As Sully stepped into sight, Michaela looked up at him, tears in her eyes.
"Ya did it," he whispered. She nodded.
"I did," she whispered, a little grin playing upon her lips. "She's perfect, Sully. Look at those blue eyes. And that hair…"
"Looks like we got ourselves a little red head." He laughed as the baby grunted at her mother's breast. "She's hungry?"
"Very," Michaela whispered. "She's not even five minutes old, and she already has a voracious appetite." Sully gently sat down on the bed.
"I'm alright. Just sore." She saw the concern in his eyes and reached out to caress his cheek. "Don't worry. She was worth all of the pain. All of it." She bent down, kissing the soft hair upon her daughter's head. "Weren't you, my little sweetheart?" The baby pulled back from her breast, and she switched the child's position in her arms.
"She's pretty perfect," Sully agreed, gently caressing the baby's soft hair. He then leaned over and kissed his wife. "I'm so proud of ya." Michaela smiled as her husband.
"I couldn't have done this without you." She looked back down at her precious daughter. "We've worked awfully hard to get you here. I hope you know how much we love you." The little girl was already falling fast asleep, so Michaela gently handed her over to Sully and adjusted her gown to cover herself.
Sully took his daughter into his arms and kissed her forehead.
"Look at you," he whispered. "Perfect little fingers…" He softly tickled the bottoms of her feet. "Little toes." Gazing at his new daughter, he smiled. "You look just like your mama. You know that?" He stood up, rocking her back and forth. "You know what? I was hopin' to have the house finished by the time you got here. But it looks like it's gonna take a little longer. But you already got your very own room. It's just waitin' for ya. But for now, will ya be alright with this cradle?" He took her over to the cradle he'd hand carved for her, thanks to Robert E.'s teaching.
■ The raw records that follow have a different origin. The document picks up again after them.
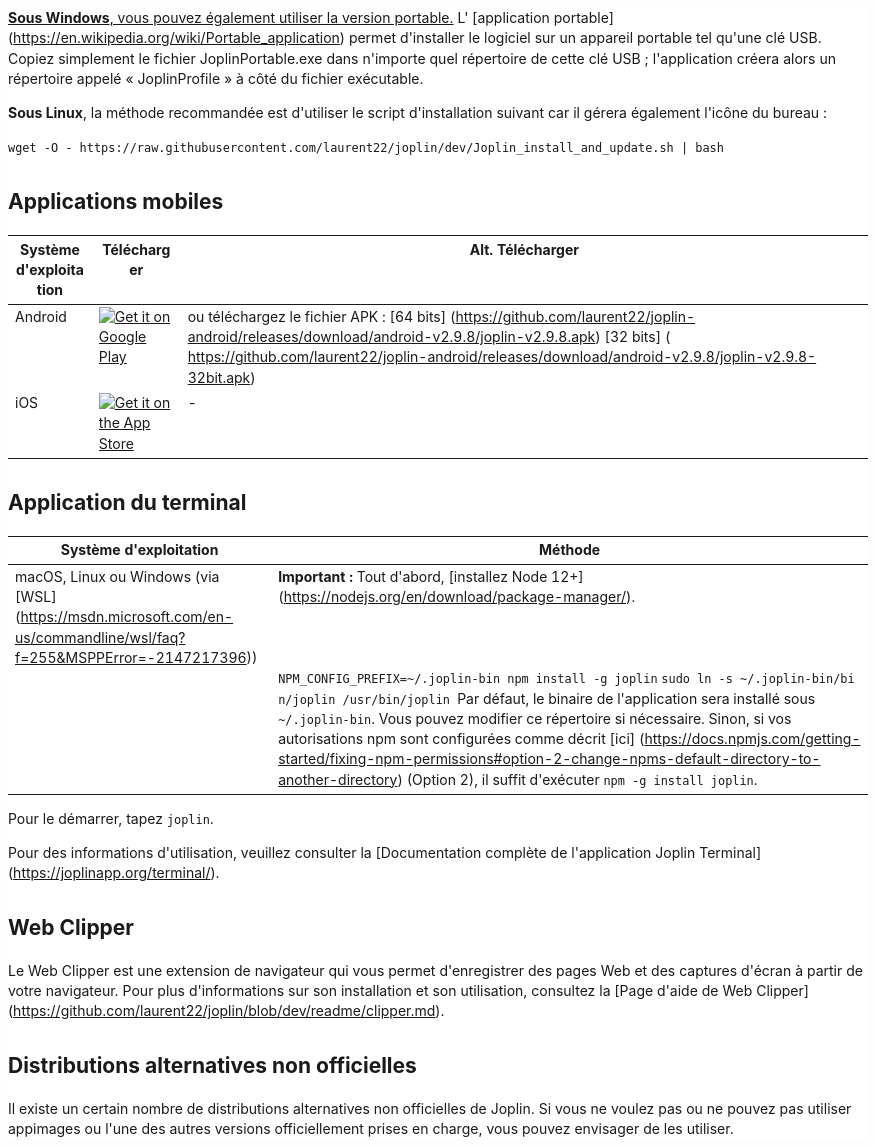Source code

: <a href='https://github.com/laurent22/joplin/releases/download/v2.9.17/JoplinPortable.exe'>**Sous Windows**, vous pouvez également utiliser la version portable.</a> L' [application portable] (https://en.wikipedia.org/wiki/Portable_application) permet d'installer le logiciel sur un appareil portable tel qu'une clé USB. Copiez simplement le fichier JoplinPortable.exe dans n'importe quel répertoire de cette clé USB ; l'application créera alors un répertoire appelé « JoplinProfile » à côté du fichier exécutable.

**Sous Linux**, la méthode recommandée est d'utiliser le script d'installation suivant car il gérera également l'icône du bureau :

<pre><code style="word-break: break-all">wget -O - https://raw.githubusercontent.com/laurent22/joplin/dev/Joplin_install_and_update.sh | bash</code></pre>

## Applications mobiles

Système d'exploitation | Télécharger | Alt. Télécharger
---|---|---
Android | <a href='https://play.google.com/store/apps/details?id=net.cozic.joplin&utm_source=GitHub&utm_campaign=README&pcampaignid=MKT-Other-global-all-co-prtnr-py-PartBadge-Mar2515-1'><img alt='Get it on Google Play' height="40px" src='https://raw.githubusercontent.com/laurent22/joplin/dev/Assets/WebsiteAssets/images/BadgeAndroid.png'/></a>| ou téléchargez le fichier APK : [64 bits] (https://github.com/laurent22/joplin-android/releases/download/android-v2.9.8/joplin-v2.9.8.apk) [32 bits] ( https://github.com/laurent22/joplin-android/releases/download/android-v2.9.8/joplin-v2.9.8-32bit.apk)
iOS | <a href='https://itunes.apple.com/us/app/joplin/id1315599797'><img alt='Get it on the App Store' height="40px" src='https://raw.githubusercontent.com/laurent22/joplin/dev/Assets/WebsiteAssets/images/BadgeIOS.png'/></a>| -

## Application du terminal

Système d'exploitation | Méthode
-----------------|----------------
macOS, Linux ou Windows (via [WSL] (https://msdn.microsoft.com/en-us/commandline/wsl/faq?f=255&MSPPError=-2147217396)) | **Important :** Tout d'abord, [installez Node 12+] (https://nodejs.org/en/download/package-manager/). <br/><br/><br><br>`NPM_CONFIG_PREFIX=~/.joplin-bin npm install -g joplin` `sudo ln -s ~/.joplin-bin/bin/joplin /usr/bin/joplin `Par défaut, le binaire de l'application sera installé sous <br/> `~/.joplin-bin`. Vous pouvez modifier ce répertoire si nécessaire. Sinon, si vos autorisations npm sont configurées comme décrit [ici] (https://docs.npmjs.com/getting-started/fixing-npm-permissions#option-2-change-npms-default-directory-to-another-directory) (Option 2), il suffit d'exécuter `npm -g install joplin`.

Pour le démarrer, tapez `joplin`.

Pour des informations d'utilisation, veuillez consulter la [Documentation complète de l'application Joplin Terminal] (https://joplinapp.org/terminal/).

## Web Clipper

Le Web Clipper est une extension de navigateur qui vous permet d'enregistrer des pages Web et des captures d'écran à partir de votre navigateur. Pour plus d'informations sur son installation et son utilisation, consultez la [Page d'aide de Web Clipper] (https://github.com/laurent22/joplin/blob/dev/readme/clipper.md).

## Distributions alternatives non officielles

Il existe un certain nombre de distributions alternatives non officielles de Joplin. Si vous ne voulez pas ou ne pouvez pas utiliser appimages ou l'une des autres versions officiellement prises en charge, vous pouvez envisager de les utiliser.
He placed the baby down in it, and she continued sleeping like a little angel. Sully smiled and sat back down next to his wife.
"You're a ma," he said with a grin.
"And you're a pa." Sully nodded, beaming with pride.
"How's it feel?" he asked.
"It feels pretty incredible," she whispered, gazing over at her sleeping daughter. "I never prepared myself to love someone so much." She took his hand in hers. "Two someones."
"I never prepared myself for it either," he replied with a shake of his head. "But it happened. I'm so glad to have the both of ya."
"So am I," she said with a nod. He pulled his arm around her, and she rested her head upon his shoulder. "She's already so strong. I can feel it."
"She ought to be if she's anything like her ma."
"She's like you too."
"Mmmhmm," she mused.
"You've seen her eat," she grinned. Sully laughed and shook his head.
"Well, whoever she turns out to be like, she's an awfully lucky little girl to have such a great mama like you." Michael's eyes brimmed with tears at her husband's words. There had been a time when she had thought that the best thing for everyone was a fate much different than this. But now that her daughter was here, she couldn't imagine life without her. Right now, everything was pretty perfect, and she couldn't think of anything else in the world that could make her as happy as she already was.